Shut up, Judas, you fucking sell-out.
Damnit, now I have to hang myself again.
why hasnt anyone killed these people yet, pussy americans. These people wouldnt be alive in england.
If you dislike all Americans why don't you kill us too? Oh wait, because we're not pussies and we'd fuck you up.
i dont dislike americans its just you suck cock thats all.
they wouldnt brush thier teeth if they were in england either.
Religion is the opium of the masses!
The blind will follow like sheep.
That's opiate, dude.
I don't get it...
I thought Santa Claus was all in good fun, don't we all know that Christmas is about...giving a shit about things? Like toys, gifts and shit?
Why are these faggots taking it beyond that?
FUCK I hate weird people
^fucks weird people, then hates himself
If it's at all possible to thread these two thoughts; Westboro Baptist just jumped the shark.
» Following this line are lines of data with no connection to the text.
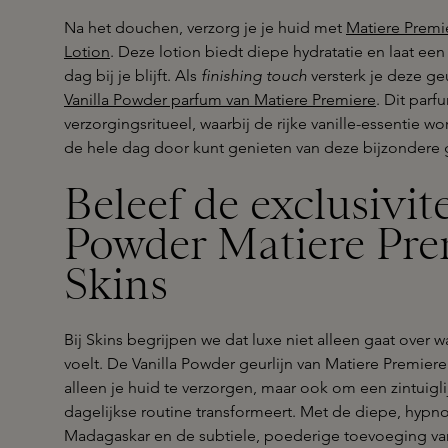
Na het douchen, verzorg je je huid met
Matiere Premi
Lotion
. Deze lotion biedt diepe hydratatie en laat ee
dag bij je blijft. Als
finishing touch
versterk je deze ge
Vanilla Powder parfum van Matiere Premiere
. Dit parf
verzorgingsritueel, waarbij de rijke vanille-essentie wo
de hele dag door kunt genieten van deze bijzondere 
Beleef de exclusivite
Powder Matiere Prem
Skins
Bij Skins begrijpen we dat luxe niet alleen gaat over w
voelt. De Vanilla Powder geurlijn van Matiere Premier
alleen je huid te verzorgen, maar ook om een zintuigli
dagelijkse routine transformeert. Met de diepe, hypno
Madagaskar en de subtiele, poederige toevoeging van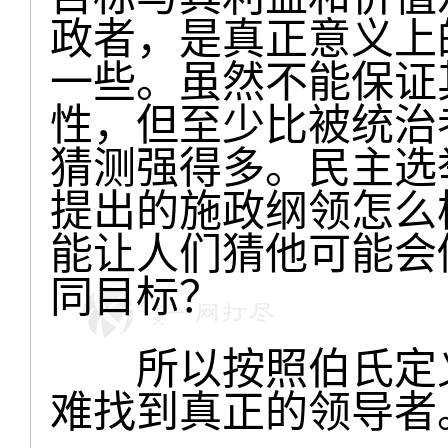
政者，是真正意义上
一些。虽然不能保证
性，但至少比被统治
猜测强得多。民主选
提出的施政纲领怎么
能让人们猜他可能会
同目标？
所以按照伯氏定义
难找到真正的领导者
ehhhh! Fonzie can go to their church
Yea these fucks need an old school beat down and their church disbanded in a most hidous accident that was on purpous.
1 van 5 men 5 m16 assault rifles 1 night time church meeting. thatll end this little problem.
I've been an atheist all my life. After watching this shit I feel my atheism is justified. I feel sorry for the children.
i drink milk for deez baby kids
Those kids don't get to have Christmas, must suck, not to mention all the other kids think they are freaks
I didn't get that whole video at all but the song was catchy.
Ahhh! I think thats the Phelps. What a bunch of fucking weirdos. Religion is fucking scary man... we ought to have burnt all them christians when we had the chance. Oh well!